No, "any good OO platform has those problems" is just wrong. Point-like classes without factories or any other BS are alive in kicking in big code bases. And geometry (visualization) is actually an excellent example for where mutable state and simple classes make things easier (I can actually move the point/scene object and everyone who has a reference to it gets the update). I really hope those articles at some point will start being a little more balanced and stop trying to pretend like "the purer and functional the better" (or the opposite).
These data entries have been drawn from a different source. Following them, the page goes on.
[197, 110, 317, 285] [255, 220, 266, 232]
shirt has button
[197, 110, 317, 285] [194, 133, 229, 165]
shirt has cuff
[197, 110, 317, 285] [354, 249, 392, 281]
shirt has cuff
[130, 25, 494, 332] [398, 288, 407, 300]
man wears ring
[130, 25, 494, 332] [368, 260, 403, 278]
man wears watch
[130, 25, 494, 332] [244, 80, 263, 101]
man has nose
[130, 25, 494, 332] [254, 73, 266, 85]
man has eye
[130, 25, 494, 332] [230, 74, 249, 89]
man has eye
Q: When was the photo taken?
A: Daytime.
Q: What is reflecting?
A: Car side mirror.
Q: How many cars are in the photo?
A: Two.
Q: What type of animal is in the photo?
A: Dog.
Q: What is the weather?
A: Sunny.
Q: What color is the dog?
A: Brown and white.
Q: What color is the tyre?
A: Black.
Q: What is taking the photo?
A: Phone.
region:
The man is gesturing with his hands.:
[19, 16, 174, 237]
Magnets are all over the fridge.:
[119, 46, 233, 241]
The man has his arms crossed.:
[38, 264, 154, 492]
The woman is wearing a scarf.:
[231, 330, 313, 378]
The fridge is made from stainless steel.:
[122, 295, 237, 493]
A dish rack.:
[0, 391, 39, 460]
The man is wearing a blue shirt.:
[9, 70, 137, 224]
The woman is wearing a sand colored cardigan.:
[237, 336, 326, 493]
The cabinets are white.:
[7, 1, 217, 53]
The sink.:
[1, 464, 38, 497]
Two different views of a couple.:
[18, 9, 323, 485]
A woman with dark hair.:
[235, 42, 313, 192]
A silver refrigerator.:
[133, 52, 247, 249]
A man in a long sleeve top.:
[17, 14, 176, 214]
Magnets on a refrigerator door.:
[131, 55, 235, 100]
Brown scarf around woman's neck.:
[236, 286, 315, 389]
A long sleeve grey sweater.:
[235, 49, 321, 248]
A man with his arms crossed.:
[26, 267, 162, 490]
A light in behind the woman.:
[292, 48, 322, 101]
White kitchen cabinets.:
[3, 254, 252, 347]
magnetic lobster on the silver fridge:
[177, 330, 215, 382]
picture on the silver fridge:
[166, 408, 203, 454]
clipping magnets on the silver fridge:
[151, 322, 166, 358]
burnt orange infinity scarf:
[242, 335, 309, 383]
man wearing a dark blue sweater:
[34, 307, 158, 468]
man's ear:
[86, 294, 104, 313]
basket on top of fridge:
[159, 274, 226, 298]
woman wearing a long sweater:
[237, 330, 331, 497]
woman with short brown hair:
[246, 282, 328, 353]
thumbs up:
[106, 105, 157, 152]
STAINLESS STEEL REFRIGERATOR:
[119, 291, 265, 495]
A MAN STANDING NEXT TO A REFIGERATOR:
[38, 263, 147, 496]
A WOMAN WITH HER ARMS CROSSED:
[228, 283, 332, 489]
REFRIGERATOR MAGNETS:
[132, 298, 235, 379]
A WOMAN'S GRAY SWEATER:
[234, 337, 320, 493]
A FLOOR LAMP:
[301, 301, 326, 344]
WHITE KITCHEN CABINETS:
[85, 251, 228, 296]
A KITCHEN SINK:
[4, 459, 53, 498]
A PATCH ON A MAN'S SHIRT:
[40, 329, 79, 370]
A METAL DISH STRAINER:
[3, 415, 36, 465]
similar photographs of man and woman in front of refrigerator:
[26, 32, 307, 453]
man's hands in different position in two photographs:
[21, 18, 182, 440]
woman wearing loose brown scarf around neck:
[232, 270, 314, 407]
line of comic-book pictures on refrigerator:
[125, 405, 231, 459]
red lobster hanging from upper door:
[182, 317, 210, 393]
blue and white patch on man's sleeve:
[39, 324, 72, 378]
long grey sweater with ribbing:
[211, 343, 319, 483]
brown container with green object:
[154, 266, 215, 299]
I'm not suggesting that everything has a factory; I'm suggesting that having a factory isn't some java-specific code smell; it's a necessary pattern in an OO language. You obviously don't need one for a point. The context was some color picker example - and I could well imagine multiple color pickers and a useful color picker factory.
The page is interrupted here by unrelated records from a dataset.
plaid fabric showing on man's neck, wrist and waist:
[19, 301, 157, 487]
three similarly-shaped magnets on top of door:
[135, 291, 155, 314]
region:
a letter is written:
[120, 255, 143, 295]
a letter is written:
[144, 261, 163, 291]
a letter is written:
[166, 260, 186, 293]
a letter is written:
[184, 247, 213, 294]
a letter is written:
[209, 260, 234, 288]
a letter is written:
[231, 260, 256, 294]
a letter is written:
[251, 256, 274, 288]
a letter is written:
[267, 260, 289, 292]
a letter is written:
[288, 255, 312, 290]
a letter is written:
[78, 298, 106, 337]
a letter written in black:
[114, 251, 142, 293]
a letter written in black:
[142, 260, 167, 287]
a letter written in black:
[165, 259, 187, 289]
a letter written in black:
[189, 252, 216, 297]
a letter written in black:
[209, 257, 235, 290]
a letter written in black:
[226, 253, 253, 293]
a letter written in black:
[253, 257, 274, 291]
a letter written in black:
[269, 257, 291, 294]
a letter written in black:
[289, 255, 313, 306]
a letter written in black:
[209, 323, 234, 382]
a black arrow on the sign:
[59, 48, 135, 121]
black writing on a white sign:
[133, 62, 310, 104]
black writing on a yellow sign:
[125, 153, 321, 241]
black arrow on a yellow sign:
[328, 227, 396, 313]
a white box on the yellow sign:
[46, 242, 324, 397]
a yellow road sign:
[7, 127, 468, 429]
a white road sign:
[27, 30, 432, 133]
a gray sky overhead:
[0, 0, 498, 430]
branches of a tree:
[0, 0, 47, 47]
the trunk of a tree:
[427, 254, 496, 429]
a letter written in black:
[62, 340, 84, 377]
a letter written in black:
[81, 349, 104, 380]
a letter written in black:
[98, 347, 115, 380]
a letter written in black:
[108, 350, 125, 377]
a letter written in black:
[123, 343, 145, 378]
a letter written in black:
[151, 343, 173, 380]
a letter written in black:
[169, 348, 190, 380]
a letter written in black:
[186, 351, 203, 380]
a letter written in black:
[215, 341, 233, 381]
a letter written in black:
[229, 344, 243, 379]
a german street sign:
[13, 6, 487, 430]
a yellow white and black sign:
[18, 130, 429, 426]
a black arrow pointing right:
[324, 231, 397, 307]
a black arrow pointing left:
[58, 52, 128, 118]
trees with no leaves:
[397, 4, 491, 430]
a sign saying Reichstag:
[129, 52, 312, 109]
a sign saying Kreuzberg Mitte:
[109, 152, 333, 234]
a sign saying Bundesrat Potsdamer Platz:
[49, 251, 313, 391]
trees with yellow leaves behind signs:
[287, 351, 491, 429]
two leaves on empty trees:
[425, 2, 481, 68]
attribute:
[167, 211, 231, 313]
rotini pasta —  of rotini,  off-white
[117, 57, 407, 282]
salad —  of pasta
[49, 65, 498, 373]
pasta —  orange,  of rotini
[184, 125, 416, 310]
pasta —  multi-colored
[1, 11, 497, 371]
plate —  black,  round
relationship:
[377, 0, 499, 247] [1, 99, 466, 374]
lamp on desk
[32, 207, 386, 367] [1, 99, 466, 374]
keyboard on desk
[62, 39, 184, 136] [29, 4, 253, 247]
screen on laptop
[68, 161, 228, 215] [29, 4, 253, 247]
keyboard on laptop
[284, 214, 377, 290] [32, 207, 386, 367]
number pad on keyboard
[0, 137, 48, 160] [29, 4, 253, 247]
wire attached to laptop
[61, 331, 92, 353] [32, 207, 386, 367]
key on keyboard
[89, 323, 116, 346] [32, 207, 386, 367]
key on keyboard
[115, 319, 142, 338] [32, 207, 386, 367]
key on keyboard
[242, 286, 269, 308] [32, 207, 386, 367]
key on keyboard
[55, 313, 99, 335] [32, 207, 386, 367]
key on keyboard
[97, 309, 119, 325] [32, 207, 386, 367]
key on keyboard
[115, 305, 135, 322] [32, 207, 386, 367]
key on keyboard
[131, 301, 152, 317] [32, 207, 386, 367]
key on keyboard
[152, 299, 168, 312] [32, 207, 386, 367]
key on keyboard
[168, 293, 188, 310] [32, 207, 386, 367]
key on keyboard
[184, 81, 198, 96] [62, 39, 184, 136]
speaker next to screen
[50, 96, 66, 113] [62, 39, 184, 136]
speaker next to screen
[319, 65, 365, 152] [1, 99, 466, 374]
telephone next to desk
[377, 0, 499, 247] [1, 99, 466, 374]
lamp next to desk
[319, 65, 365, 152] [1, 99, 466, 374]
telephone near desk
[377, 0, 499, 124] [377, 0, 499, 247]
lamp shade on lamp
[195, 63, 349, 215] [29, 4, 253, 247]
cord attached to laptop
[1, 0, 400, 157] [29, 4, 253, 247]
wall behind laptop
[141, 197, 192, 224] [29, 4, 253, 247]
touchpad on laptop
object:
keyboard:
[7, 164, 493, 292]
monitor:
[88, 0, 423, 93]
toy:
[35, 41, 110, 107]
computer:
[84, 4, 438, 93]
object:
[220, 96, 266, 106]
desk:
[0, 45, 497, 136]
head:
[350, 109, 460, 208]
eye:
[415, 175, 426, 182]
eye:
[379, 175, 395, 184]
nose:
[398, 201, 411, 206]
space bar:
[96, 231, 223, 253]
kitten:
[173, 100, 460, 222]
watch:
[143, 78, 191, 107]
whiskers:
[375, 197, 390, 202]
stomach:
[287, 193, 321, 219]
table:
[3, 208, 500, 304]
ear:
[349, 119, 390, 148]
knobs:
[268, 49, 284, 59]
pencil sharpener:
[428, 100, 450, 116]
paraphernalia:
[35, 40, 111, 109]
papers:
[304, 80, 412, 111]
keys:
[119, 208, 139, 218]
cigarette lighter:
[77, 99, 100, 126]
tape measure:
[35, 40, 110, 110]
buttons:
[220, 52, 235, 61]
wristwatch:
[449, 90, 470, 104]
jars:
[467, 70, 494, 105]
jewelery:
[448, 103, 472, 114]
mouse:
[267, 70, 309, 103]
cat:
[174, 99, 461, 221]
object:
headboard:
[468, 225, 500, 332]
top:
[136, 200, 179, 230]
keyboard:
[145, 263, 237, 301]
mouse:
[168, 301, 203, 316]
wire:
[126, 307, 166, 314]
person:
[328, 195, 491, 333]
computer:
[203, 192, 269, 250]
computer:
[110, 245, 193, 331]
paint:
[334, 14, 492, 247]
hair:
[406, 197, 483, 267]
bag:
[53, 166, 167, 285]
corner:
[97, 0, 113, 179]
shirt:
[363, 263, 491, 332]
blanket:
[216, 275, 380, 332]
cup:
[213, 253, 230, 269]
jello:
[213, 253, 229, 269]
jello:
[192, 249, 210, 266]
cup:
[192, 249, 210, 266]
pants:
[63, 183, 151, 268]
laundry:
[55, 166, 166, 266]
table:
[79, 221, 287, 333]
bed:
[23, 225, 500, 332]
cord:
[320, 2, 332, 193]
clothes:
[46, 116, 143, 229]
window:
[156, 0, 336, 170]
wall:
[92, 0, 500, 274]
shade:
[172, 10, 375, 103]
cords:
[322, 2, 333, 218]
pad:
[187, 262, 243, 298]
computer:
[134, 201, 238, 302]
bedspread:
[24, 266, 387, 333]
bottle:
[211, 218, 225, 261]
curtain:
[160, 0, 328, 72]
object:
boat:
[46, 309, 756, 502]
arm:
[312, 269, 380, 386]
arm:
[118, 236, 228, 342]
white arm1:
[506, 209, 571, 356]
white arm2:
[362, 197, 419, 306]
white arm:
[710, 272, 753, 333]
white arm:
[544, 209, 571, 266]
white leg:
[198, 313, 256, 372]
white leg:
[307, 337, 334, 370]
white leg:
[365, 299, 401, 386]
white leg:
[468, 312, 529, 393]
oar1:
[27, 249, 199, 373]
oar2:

And I entirely agree with you that a PointFactory is unwanted (barring special circumstances) - though I entire disagree you'd want points to be mutable. Certain control points? Certainly - make a MutablePoint which is (conceptually) simply a reference to a point value. All points? That's just asking for pain; I really have better things than to track down with nested submodule thought it was mutating a copy but due to some optimization interaction turned out to be mutating a copy someone was actually looking on. Not to mention that reference semantics don't work very nicely with hashtables and lots of other datastructures which become a lot more complicated when the values can change right under them.